Note

  1. For pass the parameters bewteen airflow and dataflow job, rememeber to keep it short, otherwise will exceed the hard limit of Google API request length

  2. To debug, do not use print statement, use logging library, which will show the string in the GCP log.

  3. Note that if the string passed into GCP is timestamp format and the BigQuery table schema is timestamp, GCP will automatically convert that string into timetsamp type.
     time_sr = "2024-04-04T16:03:00+00:00"
    
  4. GCP BigQuery query not equal
     select ... from ... where id <> 1
    
  5. use bq command line in shell script to query the data, if there is multi queries, please use EOQ instead of triple quotes. Triple quotes is for muti-line queries, but not for multi queries.

     bq query --use_legacy_sql=false <<EOQ
     ...
     EOQ
    

Dataflow

  1. This error means the loaded data does not match the schema, the root cause would be the type mismatch. In order to match the data with the BigQuery table schema, the column names should be the same, not case sensitive. Noted that if some fields in schema you do not have in data it is fine, GCP will automatically mark value as None. Usually for debugging, the way I use is binary search, search half to check if error occurs, then recursive check for half half etc.
     message: 'Error while reading data, error message: JSON table 
     encountered too many errors, giving up. Rows: 1; errors: 1. 
     Please look into the errors[] collection for more details.'
    

    To reproduce this issue in nonprod environment, remember to make sure the filter condition in the query satys the same so that the error data will be extracted to reproduce the error.

  2. This error showed that the upper limit to update a GCP BigQuery table is 20. If the dataflow job failed due to this, we can set the retry number to rerun dataflow job to avoid error.
     Too many DL statement outstanding against table .... limit is 20.
    

Logs Explorer

To check dataflow customized log, either in dataflow job, or we can check through Logging resource.

  1. Go to Log Analyics
  2. Set the time back to avoid missing records
  3. input query, the customized logging statement will be in json_payload column which contains instruction as a key.
     select text_payload, json_payload from `...` where string(resource.label_name) = "..."
     and json_payload is not null and JSON_EXTRAC(json_payload, '$.instruction') is not null 
     order by timestamp desc
    

Batch

  1. Pyhon Oracledb package, the error like that indicates that for one column, data may be missing for some of the records, check link.
     DPY-3013 unsupported Python type *** for database type DB_TYPE_VARCHAR
    

    In order to solve the problem, the easiest way is to for each chunk of data insertion, create the cursor first and then close the cursor later according to the comments in github issue.

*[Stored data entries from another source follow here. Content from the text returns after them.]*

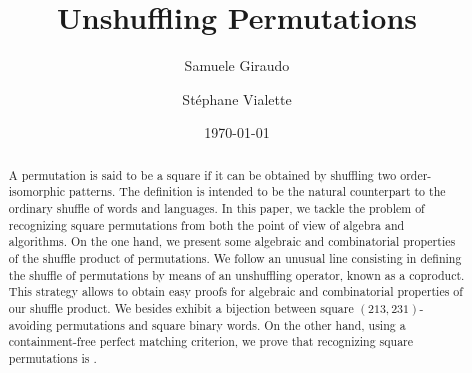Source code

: \documentclass[a4paper]{llncs}
\begin{document}

\title{%
Unshuffling Permutations}%

\author{%
  Samuele Giraudo \and
  St\'ephane Vialette
}%
\date{\today}

\maketitle


\begin{abstract}
    A permutation is said to be a square if it can be obtained by
    shuffling two order-isomorphic patterns. The definition is intended
    to be the natural counterpart to the ordinary shuffle of words and
    languages. In this paper, we tackle the problem of recognizing square
    permutations from both the point of view of algebra and algorithms.
    On the one hand, we present some algebraic and combinatorial
    properties of the shuffle product of permutations. We follow an
    unusual line consisting in defining the shuffle of permutations by
    means of an unshuffling operator, known as a coproduct. This
    strategy allows to obtain easy proofs for algebraic and combinatorial
    properties of our shuffle product. We besides exhibit a bijection
    between square $(213,231)$-avoiding permutations and square binary
    words. On the other hand, using a containment-free perfect matching 
    criterion, we prove that recognizing square permutations is \NPC.
\end{abstract}


\end{document}
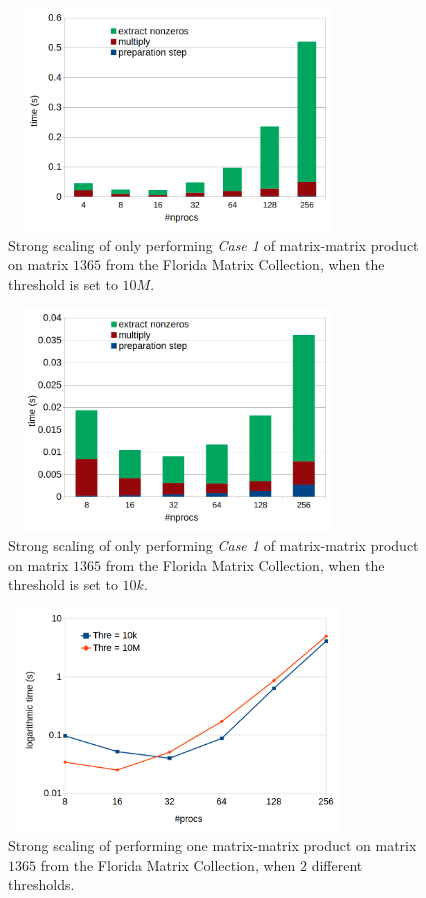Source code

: \documentclass[conference,10pt]{IEEEtran}
\begin{document}
\begin{figure}[htbp]
    \includegraphics[width=9cm,height=5.9cm]{./figures/strong001.png}
    \caption{Strong scaling of only performing \textit{Case 1} of matrix-matrix product on matrix $1365$ from the Florida Matrix Collection, when the threshold is set to $10M$.}
    \label{fig:strong001}
\end{figure}



\begin{figure}[htbp]
    \includegraphics[width=9cm,height=5.9cm]{./figures/strong002.png}
    \caption{Strong scaling of only performing \textit{Case 1} of matrix-matrix product on matrix $1365$ from the Florida Matrix Collection, when the threshold is set to $10k$.}
    \label{fig:strong002}
\end{figure}



\begin{figure}[htbp]
    \includegraphics[width=9cm,height=5.9cm]{./figures/strong003.png}
    \caption{Strong scaling of performing one matrix-matrix product on matrix $1365$ from the Florida Matrix Collection, when $2$ different thresholds.}
    \label{fig:strong003}
\end{figure}

\balance

%
%
%

%
%
\end{document}
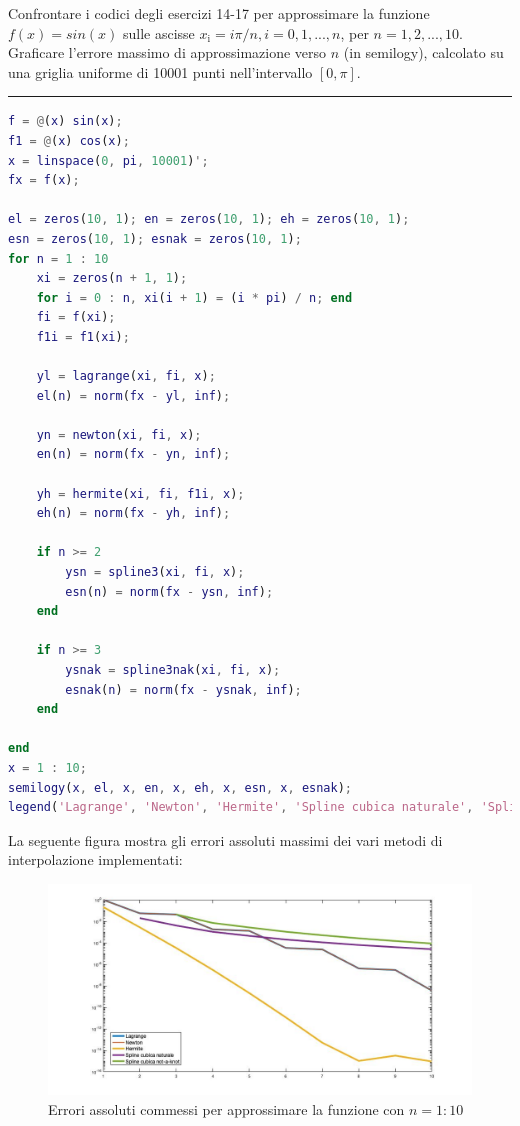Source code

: Confrontare i codici degli esercizi 14-17 per approssimare la funzione $f(x)=sin(x)$ sulle ascisse $x_\mathrm{i}=i\pi/n,i=0,1,...,n$, per $n=1,2,...,10$. 
Graficare l'errore massimo di approssimazione verso $n$ (in semilogy), calcolato su una griglia uniforme di 10001 punti nell'intervallo $[0,\pi]$.

\hspace{1cm}
\par\noindent\rule{\textwidth}{0.4pt}
\hspace{1cm}

\begin{lstlisting}[language=Matlab, caption=Codice Matlab]
f = @(x) sin(x);
f1 = @(x) cos(x);
x = linspace(0, pi, 10001)';
fx = f(x);

el = zeros(10, 1); en = zeros(10, 1); eh = zeros(10, 1); 
esn = zeros(10, 1); esnak = zeros(10, 1); 
for n = 1 : 10
	xi = zeros(n + 1, 1);
	for i = 0 : n, xi(i + 1) = (i * pi) / n; end
	fi = f(xi);
	f1i = f1(xi);
	
	yl = lagrange(xi, fi, x);
	el(n) = norm(fx - yl, inf);
	
	yn = newton(xi, fi, x);
	en(n) = norm(fx - yn, inf);
	
	yh = hermite(xi, fi, f1i, x);
	eh(n) = norm(fx - yh, inf);
	
	if n >= 2
		ysn = spline3(xi, fi, x);
		esn(n) = norm(fx - ysn, inf);
	end
	
	if n >= 3
		ysnak = spline3nak(xi, fi, x);
		esnak(n) = norm(fx - ysnak, inf);
	end
	
end
x = 1 : 10;
semilogy(x, el, x, en, x, eh, x, esn, x, esnak);
legend('Lagrange', 'Newton', 'Hermite', 'Spline cubica naturale', 'Spline cubica not-a-knot');
\end{lstlisting}

La seguente figura mostra gli errori assoluti massimi dei vari metodi di interpolazione implementati:
\begin{figure}[H]
     \includegraphics[width=\textwidth]{Chapter-4/Exercise-18/plot.jpg}
     \caption*{Errori assoluti commessi per approssimare la funzione con $n = 1: 10$}
\end{figure}
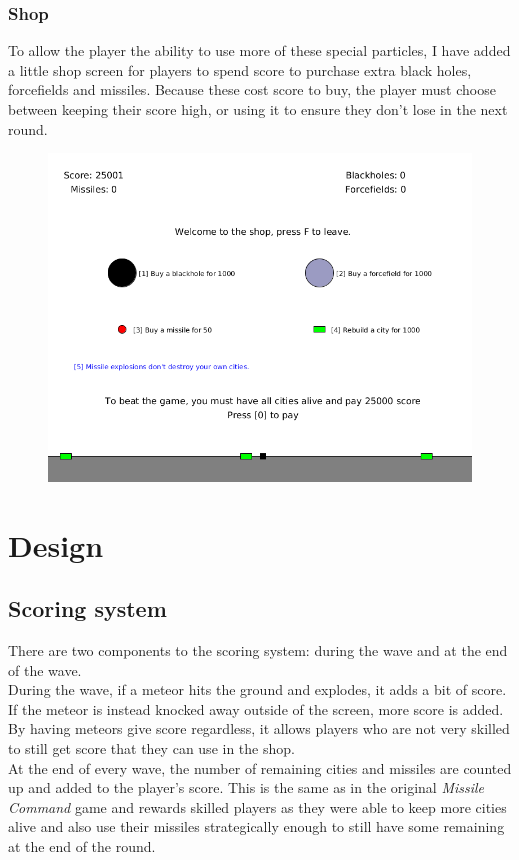 \documentclass{article}
\newcommand{\n}[0]{\\[\baselineskip]}
\begin{document}
\subsubsection*{Shop}
To allow the player the ability to use more of these special particles, I have added a little shop screen for players to spend score to purchase extra black holes, forcefields and missiles. Because these cost score to buy, the player must choose between keeping their score high, or using it to ensure they don't lose in the next round. 
\begin{figure}[H]
\centering
\includegraphics[width=1\textwidth, keepaspectratio]{imgs/Shop.png}
\end{figure}


\section{Design}

\subsection{Scoring system}
There are two components to the scoring system: during the wave and at the end of the wave. \n
During the wave, if a meteor hits the ground and explodes, it adds a bit of score. If the meteor is instead knocked away outside of the screen, more score is added. By having meteors give score regardless, it allows players who are not very skilled to still get score that they can use in the shop.
\n
At the end of every wave, the number of remaining cities and missiles are counted up and added to the player's score. This is the same as in the original \textit{Missile Command} game and rewards skilled players as they were able to keep more cities alive and also use their missiles strategically enough to still have some remaining at the end of the round. 
\end{document}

  2. For GCP batch job, it sometiems failed due to large amount of data insertion, the error message is docker error, exit code - 137. Therefore, to solve the problem, I check the dataflow job which afford these level of volume, then use the same configuration into my batch job, finally it works as expected.

BigQuery

In BigQuery, date type represents string that contains only date information such as “2024-06-01”, while timestamp type can either be a string like “2024-06-01T17:00:00+00.00” or python datetime object. these two cannot be mixed.